Following the school’s protocol, Reyes told his students to pretend they were asleep under their desks.
“I turned around and saw him standing there,” Reyes said in the interview, referring to the 18-year-old gunman.
The gunman made his way into Reyes’s classroom through a connecting door from the neighbouring room and opened fire.
Reyes was shot twice in his lung and back before hitting the ground. He became emotional, telling ABC he thought at the time that he was going to die.
Every one of Reyes’s students in the room, 11 in total, was fatally shot.
From the time the gunman entered Reyes’s classroom, it took 77 minutes for police to reach and stop the attacker.
The teacher, fighting tears, told ABC he heard students in adjoining classrooms call out to police for help, but said police had “already left,” stationed instead in the hallway to call for reinforcements and equipment such as body armour.
Though officers had responded to reports of the shooting within minutes, Texas Department of Public Safety director Col. Steven McCraw said three days after the shooting that the school district police chief made the “wrong decision” in not engaging the gunman sooner.
“A decision was made that this was a barricaded subject situation,” McCraw said.
Reyes said he felt abandoned by police.
“After everything, I get more angry because you have a bulletproof vest. I had nothing,” he said, fighting back tears.
“You’re supposed to protect and serve,” Reyes said. “There is no excuse for their actions. And I will never forgive them.”
“I’m sorry,” Reyes said in the interview, speaking to the parents of his deceased students. “I tried my best.
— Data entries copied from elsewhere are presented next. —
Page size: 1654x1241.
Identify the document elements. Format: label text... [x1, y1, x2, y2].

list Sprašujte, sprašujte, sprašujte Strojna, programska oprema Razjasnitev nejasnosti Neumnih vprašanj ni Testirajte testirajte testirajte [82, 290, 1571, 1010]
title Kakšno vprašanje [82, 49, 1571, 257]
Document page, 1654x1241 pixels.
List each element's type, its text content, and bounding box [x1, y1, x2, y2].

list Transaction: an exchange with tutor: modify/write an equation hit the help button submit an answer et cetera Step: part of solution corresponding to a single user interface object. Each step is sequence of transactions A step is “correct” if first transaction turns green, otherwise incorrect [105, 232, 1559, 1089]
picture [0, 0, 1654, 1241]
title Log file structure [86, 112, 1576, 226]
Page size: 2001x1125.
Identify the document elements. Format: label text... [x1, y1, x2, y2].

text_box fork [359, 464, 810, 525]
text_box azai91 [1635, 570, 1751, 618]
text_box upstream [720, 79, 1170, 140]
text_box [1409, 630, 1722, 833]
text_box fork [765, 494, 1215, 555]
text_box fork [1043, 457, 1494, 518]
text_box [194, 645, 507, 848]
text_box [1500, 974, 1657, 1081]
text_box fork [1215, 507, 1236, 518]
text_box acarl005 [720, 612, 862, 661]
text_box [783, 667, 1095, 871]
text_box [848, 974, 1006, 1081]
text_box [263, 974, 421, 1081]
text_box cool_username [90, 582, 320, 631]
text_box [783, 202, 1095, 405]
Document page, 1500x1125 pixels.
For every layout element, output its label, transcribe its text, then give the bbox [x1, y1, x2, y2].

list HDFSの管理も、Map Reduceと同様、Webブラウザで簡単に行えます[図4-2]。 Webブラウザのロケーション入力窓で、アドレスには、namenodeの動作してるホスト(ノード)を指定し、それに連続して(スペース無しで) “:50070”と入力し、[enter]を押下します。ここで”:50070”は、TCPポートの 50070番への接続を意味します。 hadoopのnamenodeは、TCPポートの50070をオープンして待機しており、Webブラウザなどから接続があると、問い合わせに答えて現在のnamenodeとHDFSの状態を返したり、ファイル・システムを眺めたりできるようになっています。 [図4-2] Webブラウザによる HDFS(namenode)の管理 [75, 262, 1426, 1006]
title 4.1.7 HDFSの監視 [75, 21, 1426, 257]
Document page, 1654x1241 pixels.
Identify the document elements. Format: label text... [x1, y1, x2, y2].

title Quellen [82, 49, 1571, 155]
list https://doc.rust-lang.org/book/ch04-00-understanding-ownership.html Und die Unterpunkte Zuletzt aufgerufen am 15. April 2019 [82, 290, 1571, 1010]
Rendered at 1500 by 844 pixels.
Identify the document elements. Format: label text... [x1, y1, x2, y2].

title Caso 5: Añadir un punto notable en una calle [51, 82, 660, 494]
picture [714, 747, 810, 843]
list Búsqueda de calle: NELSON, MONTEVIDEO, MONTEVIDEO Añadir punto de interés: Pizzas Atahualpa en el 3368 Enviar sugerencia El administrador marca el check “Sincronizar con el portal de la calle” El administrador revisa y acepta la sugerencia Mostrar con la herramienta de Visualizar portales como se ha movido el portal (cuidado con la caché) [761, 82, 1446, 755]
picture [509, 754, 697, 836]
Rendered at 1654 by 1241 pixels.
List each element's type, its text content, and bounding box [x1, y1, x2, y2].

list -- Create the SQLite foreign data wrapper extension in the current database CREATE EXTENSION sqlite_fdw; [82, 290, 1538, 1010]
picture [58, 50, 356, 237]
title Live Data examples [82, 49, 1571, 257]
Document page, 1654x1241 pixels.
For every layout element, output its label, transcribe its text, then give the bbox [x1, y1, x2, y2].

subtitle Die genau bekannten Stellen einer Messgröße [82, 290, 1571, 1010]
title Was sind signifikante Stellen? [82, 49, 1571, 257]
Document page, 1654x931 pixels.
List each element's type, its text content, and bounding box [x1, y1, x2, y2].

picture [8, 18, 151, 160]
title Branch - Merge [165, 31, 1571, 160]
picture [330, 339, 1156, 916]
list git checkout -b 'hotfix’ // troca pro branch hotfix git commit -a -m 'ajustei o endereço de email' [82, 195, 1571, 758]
I did what I was told to do. Please don’t be angry with me.”
Reyes called for legislative action and for “laws to change” to prevent school shootings in the future.
“I will not let these children and my co-workers die in vain,” he said. “I will go anywhere, to the end of the world, to not let my students die in vain.”
“They didn’t deserve this,” he continued. “Nobody in this world deserves this kind of pain.
“I will go to the end of the world to make sure things get changed.”